(DATA IN THIS EXERCISE Opens)
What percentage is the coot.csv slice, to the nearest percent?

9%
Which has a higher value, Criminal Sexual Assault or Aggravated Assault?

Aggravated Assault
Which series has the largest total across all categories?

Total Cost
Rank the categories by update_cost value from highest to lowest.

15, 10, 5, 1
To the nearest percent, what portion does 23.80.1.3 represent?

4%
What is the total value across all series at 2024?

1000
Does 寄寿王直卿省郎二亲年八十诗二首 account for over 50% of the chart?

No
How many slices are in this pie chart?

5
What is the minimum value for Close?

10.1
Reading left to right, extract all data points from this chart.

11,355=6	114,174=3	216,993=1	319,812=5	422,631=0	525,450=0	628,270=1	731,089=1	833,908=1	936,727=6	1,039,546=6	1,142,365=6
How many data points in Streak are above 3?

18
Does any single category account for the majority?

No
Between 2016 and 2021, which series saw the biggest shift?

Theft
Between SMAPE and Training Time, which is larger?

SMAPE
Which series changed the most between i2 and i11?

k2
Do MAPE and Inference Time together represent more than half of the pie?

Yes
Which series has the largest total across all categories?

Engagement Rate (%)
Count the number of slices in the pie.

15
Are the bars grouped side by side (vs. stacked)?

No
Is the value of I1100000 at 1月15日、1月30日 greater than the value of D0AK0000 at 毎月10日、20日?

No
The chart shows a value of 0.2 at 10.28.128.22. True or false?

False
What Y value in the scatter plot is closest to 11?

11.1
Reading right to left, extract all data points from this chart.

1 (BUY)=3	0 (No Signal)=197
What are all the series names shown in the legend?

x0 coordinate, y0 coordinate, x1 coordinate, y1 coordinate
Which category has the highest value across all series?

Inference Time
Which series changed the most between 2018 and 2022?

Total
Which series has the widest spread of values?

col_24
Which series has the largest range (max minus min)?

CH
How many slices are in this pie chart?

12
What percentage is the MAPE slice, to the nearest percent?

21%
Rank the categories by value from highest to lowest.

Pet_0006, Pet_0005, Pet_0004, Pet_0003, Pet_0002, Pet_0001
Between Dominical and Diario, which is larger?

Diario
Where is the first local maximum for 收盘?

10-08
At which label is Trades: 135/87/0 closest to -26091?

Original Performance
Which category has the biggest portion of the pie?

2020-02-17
(DATA IN THIS EXERCISE Closes)
- _PROBLEM REQUIREMENTS_: Write out the data again, switching every "pie chart" to "pie graph" and changing nothing else.

- _ANSWER BOX_:
What percentage is the coot.csv slice, to the nearest percent?

9%
Which has a higher value, Criminal Sexual Assault or Aggravated Assault?

Aggravated Assault
Which series has the largest total across all categories?

Total Cost
Rank the categories by update_cost value from highest to lowest.

15, 10, 5, 1
To the nearest percent, what portion does 23.80.1.3 represent?

4%
What is the total value across all series at 2024?

1000
Does 寄寿王直卿省郎二亲年八十诗二首 account for over 50% of the chart?

No
How many slices are in this pie graph?

5
What is the minimum value for Close?

10.1
Reading left to right, extract all data points from this chart.

11,355=6	114,174=3	216,993=1	319,812=5	422,631=0	525,450=0	628,270=1	731,089=1	833,908=1	936,727=6	1,039,546=6	1,142,365=6
How many data points in Streak are above 3?

18
Does any single category account for the majority?

No
Between 2016 and 2021, which series saw the biggest shift?

Theft
Between SMAPE and Training Time, which is larger?

SMAPE
Which series changed the most between i2 and i11?

k2
Do MAPE and Inference Time together represent more than half of the pie?

Yes
Which series has the largest total across all categories?

Engagement Rate (%)
Count the number of slices in the pie.

15
Are the bars grouped side by side (vs. stacked)?

No
Is the value of I1100000 at 1月15日、1月30日 greater than the value of D0AK0000 at 毎月10日、20日?

No
The chart shows a value of 0.2 at 10.28.128.22. True or false?

False
What Y value in the scatter plot is closest to 11?

11.1
Reading right to left, extract all data points from this chart.

1 (BUY)=3	0 (No Signal)=197
What are all the series names shown in the legend?

x0 coordinate, y0 coordinate, x1 coordinate, y1 coordinate
Which category has the highest value across all series?

Inference Time
Which series changed the most between 2018 and 2022?

Total
Which series has the widest spread of values?

col_24
Which series has the largest range (max minus min)?

CH
How many slices are in this pie graph?

12
What percentage is the MAPE slice, to the nearest percent?

21%
Rank the categories by value from highest to lowest.

Pet_0006, Pet_0005, Pet_0004, Pet_0003, Pet_0002, Pet_0001
Between Dominical and Diario, which is larger?

Diario
Where is the first local maximum for 收盘?

10-08
At which label is Trades: 135/87/0 closest to -26091?

Original Performance
Which category has the biggest portion of the pie?

2020-02-17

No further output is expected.